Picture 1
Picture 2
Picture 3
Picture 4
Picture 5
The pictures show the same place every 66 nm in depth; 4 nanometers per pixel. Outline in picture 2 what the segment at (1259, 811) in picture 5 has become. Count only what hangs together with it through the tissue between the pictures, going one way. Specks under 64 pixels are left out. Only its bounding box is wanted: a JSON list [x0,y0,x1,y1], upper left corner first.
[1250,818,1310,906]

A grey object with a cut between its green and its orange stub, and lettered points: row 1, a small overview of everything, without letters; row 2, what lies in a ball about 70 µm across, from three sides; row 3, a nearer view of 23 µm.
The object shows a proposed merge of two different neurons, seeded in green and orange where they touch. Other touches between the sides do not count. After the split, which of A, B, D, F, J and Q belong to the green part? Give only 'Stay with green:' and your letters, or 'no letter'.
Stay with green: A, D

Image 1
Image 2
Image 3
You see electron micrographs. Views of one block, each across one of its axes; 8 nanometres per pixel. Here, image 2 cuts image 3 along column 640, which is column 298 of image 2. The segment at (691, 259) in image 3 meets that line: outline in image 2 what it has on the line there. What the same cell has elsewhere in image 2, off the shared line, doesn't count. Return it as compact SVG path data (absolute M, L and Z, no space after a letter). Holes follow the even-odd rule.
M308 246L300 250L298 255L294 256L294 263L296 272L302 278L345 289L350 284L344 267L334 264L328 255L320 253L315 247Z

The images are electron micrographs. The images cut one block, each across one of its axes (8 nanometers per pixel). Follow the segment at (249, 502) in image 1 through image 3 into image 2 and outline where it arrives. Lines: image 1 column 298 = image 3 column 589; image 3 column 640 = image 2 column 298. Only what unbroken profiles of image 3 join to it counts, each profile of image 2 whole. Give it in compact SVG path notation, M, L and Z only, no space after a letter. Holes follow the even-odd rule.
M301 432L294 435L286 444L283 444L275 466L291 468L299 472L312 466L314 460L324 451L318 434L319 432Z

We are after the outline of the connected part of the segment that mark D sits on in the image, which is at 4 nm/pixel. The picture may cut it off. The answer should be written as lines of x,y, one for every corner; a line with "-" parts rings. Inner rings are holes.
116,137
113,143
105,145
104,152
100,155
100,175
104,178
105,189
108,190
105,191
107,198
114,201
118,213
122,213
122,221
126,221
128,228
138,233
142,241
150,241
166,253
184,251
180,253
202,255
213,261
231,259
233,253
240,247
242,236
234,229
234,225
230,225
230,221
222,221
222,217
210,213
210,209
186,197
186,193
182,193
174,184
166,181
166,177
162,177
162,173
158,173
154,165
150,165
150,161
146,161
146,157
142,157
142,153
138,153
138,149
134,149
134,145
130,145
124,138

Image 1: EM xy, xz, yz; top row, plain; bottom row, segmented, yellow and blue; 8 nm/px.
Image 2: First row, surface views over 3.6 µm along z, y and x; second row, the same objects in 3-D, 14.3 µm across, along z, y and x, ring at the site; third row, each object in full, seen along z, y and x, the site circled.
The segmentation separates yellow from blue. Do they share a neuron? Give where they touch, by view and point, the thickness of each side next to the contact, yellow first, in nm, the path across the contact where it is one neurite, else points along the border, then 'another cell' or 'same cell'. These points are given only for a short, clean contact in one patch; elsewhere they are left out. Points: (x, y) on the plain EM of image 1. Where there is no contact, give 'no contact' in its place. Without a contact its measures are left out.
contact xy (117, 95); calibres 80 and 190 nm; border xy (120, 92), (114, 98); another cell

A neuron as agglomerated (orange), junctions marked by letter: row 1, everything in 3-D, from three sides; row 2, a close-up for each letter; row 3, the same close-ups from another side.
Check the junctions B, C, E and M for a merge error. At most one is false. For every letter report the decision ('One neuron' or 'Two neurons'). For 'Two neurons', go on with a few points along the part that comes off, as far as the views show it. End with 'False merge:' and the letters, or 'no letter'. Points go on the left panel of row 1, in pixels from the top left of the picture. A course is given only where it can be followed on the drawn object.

:::::

▸ Task to complete
Could you print, word for word, the line containing "The segmentation separates" and every line after it through the end of the records, and nothing else?

▸ Problem solution
The segmentation separates yellow from blue. Do they share a neuron? Give where they touch, by view and point, the thickness of each side next to the contact, yellow first, in nm, the path across the contact where it is one neurite, else points along the border, then 'another cell' or 'same cell'. These points are given only for a short, clean contact in one patch; elsewhere they are left out. Points: (x, y) on the plain EM of image 1. Where there is no contact, give 'no contact' in its place. Without a contact its measures are left out.
contact xy (117, 95); calibres 80 and 190 nm; border xy (120, 92), (114, 98); another cell

A neuron as agglomerated (orange), junctions marked by letter: row 1, everything in 3-D, from three sides; row 2, a close-up for each letter; row 3, the same close-ups from another side.
Check the junctions B, C, E and M for a merge error. At most one is false. For every letter report the decision ('One neuron' or 'Two neurons'). For 'Two neurons', go on with a few points along the part that comes off, as far as the views show it. End with 'False merge:' and the letters, or 'no letter'. Points go on the left panel of row 1, in pixels from the top left of the picture. A course is given only where it can be followed on the drawn object.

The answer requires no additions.